Please edit the rows from the line with "Mask all regions" through the end of the rows, replacing "regions" with "areas" and leaving everything else unchanged. Give only those lines, without the pictures.

■ **Record excerpts**

---

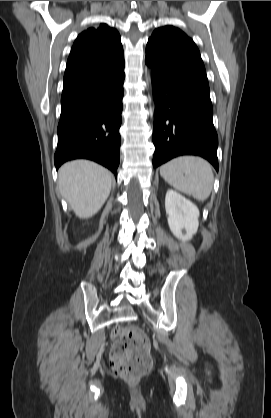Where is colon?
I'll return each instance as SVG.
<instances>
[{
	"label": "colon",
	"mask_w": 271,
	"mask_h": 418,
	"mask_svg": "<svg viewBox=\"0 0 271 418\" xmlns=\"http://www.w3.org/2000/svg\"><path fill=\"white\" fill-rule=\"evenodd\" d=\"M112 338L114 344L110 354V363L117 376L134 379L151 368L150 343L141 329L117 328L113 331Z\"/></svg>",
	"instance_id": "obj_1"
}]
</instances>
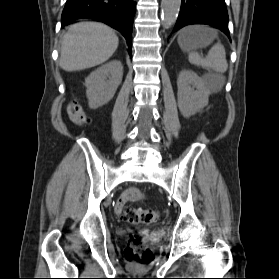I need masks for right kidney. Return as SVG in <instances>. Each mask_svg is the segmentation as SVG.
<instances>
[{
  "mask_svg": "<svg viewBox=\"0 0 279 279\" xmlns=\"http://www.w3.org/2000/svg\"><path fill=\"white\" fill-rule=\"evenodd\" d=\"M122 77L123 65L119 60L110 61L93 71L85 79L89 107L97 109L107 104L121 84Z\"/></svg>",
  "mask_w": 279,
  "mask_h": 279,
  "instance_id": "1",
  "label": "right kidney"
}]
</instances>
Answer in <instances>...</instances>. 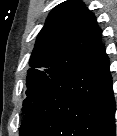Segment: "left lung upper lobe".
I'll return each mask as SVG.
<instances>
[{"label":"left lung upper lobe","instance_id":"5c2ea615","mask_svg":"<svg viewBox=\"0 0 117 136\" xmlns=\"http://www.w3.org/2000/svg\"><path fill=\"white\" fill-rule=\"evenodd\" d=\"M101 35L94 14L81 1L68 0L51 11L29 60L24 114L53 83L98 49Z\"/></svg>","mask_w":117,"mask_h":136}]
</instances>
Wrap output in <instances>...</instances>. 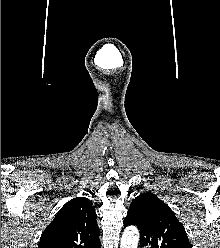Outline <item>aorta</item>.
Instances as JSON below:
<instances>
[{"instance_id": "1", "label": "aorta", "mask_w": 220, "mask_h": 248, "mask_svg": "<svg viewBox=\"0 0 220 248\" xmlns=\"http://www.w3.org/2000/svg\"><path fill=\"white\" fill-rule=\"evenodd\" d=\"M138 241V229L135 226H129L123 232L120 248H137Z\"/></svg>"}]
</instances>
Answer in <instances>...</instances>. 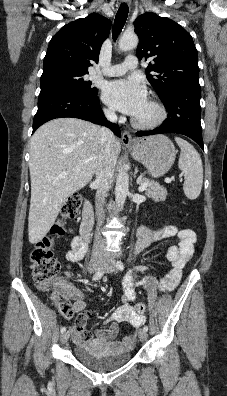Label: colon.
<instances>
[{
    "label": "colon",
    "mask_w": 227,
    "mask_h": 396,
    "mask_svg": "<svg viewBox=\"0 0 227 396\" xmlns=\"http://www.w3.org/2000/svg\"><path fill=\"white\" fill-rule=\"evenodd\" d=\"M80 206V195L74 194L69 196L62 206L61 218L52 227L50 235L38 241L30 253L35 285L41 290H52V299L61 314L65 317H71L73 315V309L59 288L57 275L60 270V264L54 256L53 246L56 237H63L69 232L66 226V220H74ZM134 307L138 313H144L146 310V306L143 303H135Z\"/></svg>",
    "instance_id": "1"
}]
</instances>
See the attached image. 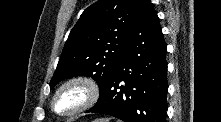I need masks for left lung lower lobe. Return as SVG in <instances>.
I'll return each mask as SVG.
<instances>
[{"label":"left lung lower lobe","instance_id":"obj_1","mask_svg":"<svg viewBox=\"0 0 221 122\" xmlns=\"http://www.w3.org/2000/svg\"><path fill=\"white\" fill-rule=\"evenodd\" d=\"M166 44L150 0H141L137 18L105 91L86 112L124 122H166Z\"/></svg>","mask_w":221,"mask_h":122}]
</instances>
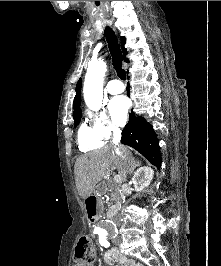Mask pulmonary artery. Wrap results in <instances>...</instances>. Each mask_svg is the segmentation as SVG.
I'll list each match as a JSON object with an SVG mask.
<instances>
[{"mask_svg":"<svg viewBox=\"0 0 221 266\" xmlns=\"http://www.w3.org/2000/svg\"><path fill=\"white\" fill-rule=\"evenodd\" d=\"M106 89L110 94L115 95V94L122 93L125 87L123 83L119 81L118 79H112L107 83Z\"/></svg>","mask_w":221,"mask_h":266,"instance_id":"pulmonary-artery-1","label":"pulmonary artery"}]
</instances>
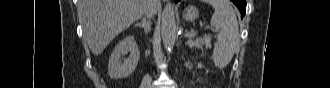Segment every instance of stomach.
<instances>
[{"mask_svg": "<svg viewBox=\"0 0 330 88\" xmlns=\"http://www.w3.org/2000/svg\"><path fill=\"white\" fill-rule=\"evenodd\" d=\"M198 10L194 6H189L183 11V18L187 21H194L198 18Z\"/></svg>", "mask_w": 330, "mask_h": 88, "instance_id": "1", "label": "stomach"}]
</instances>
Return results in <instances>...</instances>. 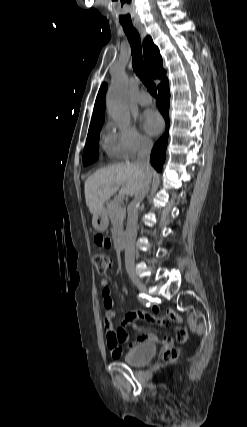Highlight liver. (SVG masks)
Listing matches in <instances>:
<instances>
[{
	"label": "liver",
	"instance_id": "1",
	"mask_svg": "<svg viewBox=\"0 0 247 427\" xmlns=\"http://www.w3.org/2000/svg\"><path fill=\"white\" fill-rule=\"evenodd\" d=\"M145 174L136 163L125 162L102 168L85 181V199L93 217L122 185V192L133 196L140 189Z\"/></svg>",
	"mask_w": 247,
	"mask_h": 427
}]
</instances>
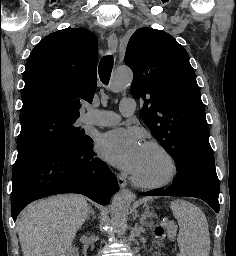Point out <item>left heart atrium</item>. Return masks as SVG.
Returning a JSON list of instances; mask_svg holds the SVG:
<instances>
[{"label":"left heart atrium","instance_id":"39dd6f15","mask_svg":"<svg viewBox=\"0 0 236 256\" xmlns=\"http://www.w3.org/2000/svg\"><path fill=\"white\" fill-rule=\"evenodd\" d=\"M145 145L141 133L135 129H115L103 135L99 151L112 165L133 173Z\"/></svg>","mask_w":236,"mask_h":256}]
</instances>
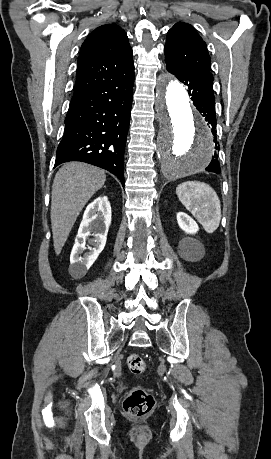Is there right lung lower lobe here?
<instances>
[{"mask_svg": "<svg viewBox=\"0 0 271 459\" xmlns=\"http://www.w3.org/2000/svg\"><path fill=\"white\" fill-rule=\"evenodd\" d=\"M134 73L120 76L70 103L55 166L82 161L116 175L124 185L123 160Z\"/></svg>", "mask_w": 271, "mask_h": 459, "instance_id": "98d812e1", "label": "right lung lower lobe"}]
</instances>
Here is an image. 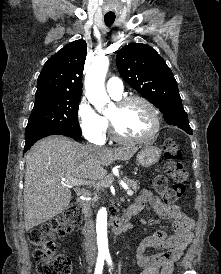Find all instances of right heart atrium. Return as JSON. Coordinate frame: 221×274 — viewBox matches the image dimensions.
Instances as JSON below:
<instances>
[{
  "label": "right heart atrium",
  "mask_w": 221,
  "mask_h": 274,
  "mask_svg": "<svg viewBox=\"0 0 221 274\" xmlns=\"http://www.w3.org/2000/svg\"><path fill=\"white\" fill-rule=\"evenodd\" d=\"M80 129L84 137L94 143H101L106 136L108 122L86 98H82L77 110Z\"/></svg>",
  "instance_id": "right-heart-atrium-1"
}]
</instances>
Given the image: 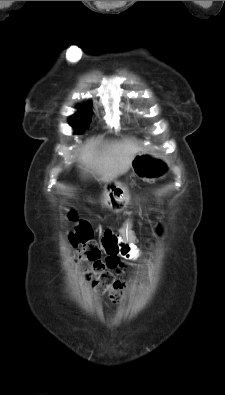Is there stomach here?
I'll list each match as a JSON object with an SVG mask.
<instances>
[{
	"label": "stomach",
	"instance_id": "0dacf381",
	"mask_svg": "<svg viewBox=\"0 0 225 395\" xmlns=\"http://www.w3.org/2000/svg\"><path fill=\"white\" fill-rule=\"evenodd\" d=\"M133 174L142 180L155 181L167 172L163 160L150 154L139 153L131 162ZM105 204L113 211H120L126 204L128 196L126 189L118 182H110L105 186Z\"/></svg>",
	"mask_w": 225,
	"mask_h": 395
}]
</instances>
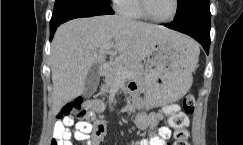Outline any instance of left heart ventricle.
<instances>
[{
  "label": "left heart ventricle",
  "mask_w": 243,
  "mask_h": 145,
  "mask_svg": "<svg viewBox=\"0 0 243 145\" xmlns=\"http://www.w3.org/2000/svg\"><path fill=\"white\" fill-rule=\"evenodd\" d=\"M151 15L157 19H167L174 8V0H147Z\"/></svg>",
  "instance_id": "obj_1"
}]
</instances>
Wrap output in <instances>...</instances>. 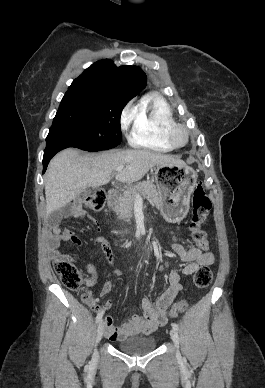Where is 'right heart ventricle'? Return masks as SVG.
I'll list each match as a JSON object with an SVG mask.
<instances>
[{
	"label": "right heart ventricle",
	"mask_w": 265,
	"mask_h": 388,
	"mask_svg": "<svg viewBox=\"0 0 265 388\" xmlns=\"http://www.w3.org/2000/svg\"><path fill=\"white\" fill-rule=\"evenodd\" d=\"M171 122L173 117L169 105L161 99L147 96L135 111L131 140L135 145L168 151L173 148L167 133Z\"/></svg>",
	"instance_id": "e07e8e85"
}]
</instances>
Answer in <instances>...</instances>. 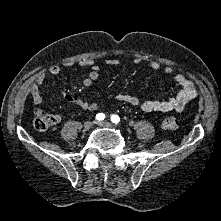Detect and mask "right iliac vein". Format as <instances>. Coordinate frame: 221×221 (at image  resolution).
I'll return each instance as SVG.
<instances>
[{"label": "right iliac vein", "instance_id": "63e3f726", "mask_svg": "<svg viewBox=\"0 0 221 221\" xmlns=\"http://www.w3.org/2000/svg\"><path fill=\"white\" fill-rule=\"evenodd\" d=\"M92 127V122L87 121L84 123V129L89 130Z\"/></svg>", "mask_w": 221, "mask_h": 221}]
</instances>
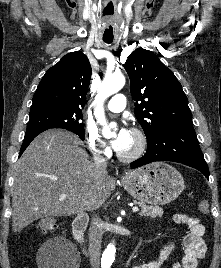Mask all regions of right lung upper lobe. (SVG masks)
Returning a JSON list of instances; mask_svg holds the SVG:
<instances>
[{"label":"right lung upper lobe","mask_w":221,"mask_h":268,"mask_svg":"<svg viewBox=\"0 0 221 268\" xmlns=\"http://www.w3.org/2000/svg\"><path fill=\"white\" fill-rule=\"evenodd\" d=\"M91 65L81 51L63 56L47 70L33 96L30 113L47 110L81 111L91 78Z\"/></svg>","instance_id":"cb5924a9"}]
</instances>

---

■ **Solution to this task**
Mask all areas of right lung upper lobe. (SVG masks)
Returning a JSON list of instances; mask_svg holds the SVG:
<instances>
[{"label":"right lung upper lobe","mask_w":221,"mask_h":268,"mask_svg":"<svg viewBox=\"0 0 221 268\" xmlns=\"http://www.w3.org/2000/svg\"><path fill=\"white\" fill-rule=\"evenodd\" d=\"M91 65L81 51L63 56L47 70L33 96L30 113L47 110L81 111L91 78Z\"/></svg>","instance_id":"cb5924a9"}]
</instances>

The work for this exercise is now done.